TASK REQUIREMENTS: In the records below, copy the text verbatim from the line with "Sign-off line: speed, unit mph." up to and including the line with "Recorded: 5750 rpm". Omit the pictures from your copy.

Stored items
+-------+
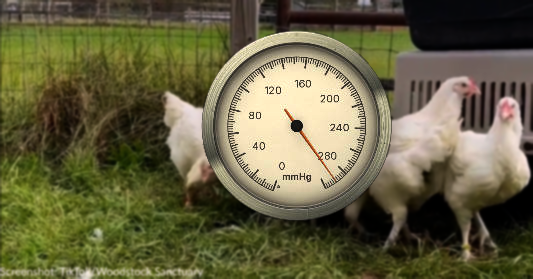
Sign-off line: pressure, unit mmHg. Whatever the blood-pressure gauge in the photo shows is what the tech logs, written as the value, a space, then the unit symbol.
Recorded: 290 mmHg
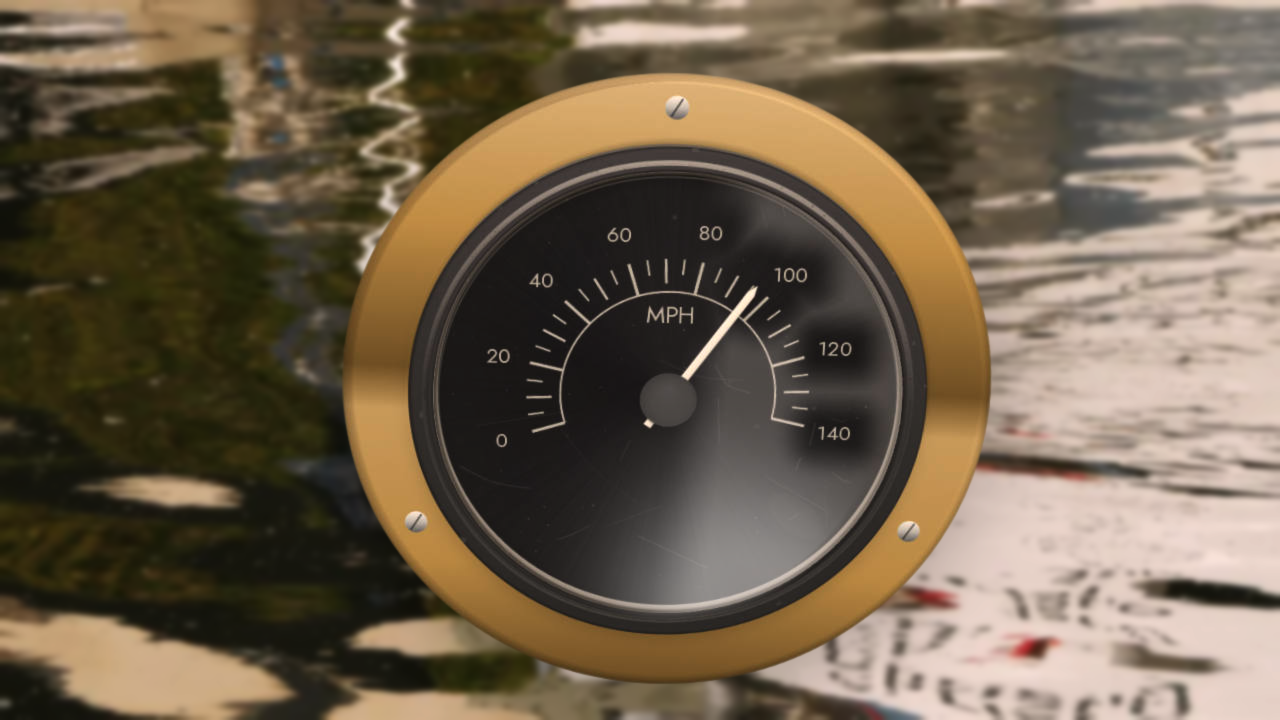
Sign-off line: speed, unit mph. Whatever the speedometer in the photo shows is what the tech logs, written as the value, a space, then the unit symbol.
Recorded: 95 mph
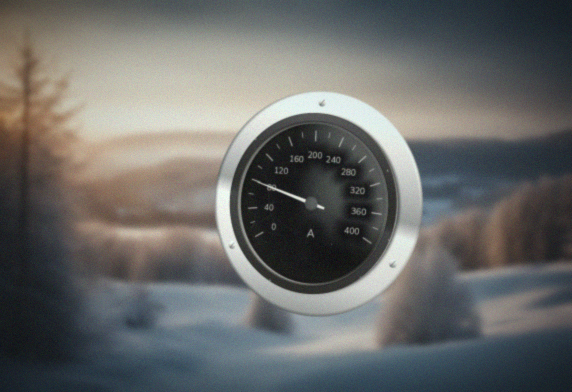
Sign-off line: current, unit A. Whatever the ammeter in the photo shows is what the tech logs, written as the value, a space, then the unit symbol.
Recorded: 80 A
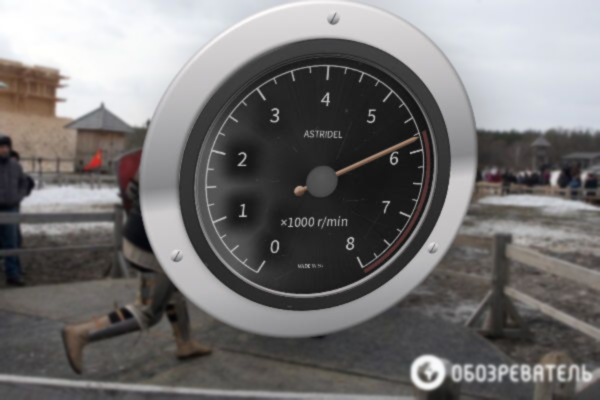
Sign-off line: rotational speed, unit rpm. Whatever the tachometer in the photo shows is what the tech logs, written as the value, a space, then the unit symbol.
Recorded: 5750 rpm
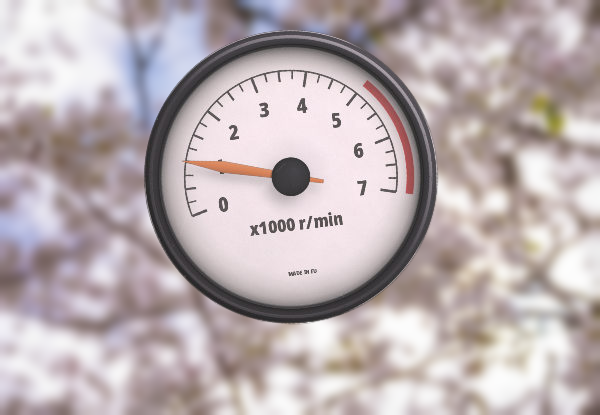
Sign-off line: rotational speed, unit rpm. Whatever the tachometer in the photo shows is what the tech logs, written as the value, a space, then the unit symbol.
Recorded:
+-------+
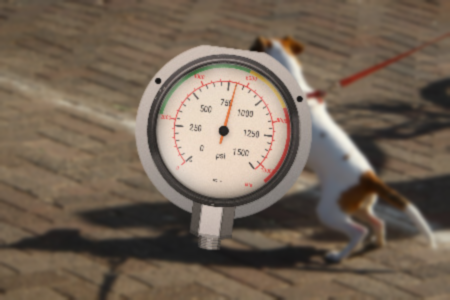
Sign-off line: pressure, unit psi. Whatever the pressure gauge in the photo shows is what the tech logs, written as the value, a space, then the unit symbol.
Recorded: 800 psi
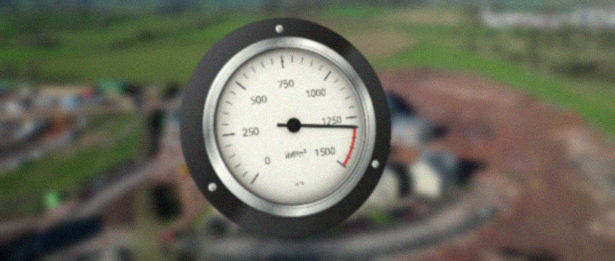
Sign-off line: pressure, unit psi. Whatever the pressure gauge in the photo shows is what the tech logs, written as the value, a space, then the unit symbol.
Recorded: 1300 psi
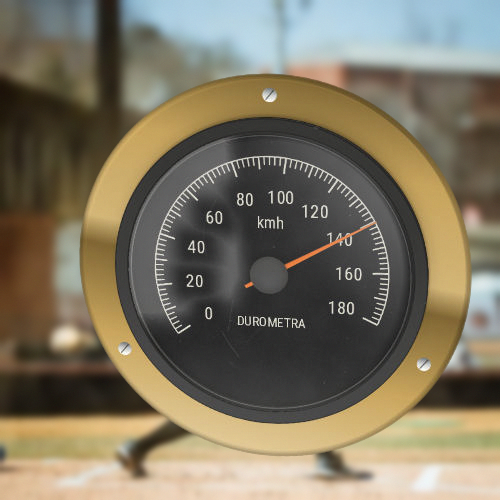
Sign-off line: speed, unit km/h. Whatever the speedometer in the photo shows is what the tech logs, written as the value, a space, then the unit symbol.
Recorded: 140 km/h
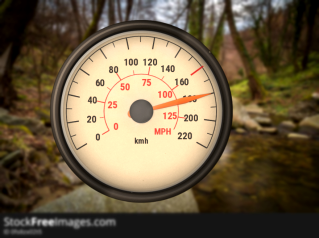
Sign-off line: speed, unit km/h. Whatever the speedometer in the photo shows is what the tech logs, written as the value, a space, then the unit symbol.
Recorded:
+-------+
ANSWER SECTION:
Sign-off line: speed, unit mph. Whatever the speedometer in the photo shows is what the tech logs, written as the value, a space, then the unit symbol.
Recorded: 95 mph
Sign-off line: current, unit A. Whatever the ammeter in the photo shows is what the tech logs, written as the value, a space, then the unit symbol.
Recorded: 80 A
Sign-off line: rotational speed, unit rpm. Whatever the tachometer in the photo shows is what the tech logs, written as the value, a space, then the unit symbol.
Recorded: 5750 rpm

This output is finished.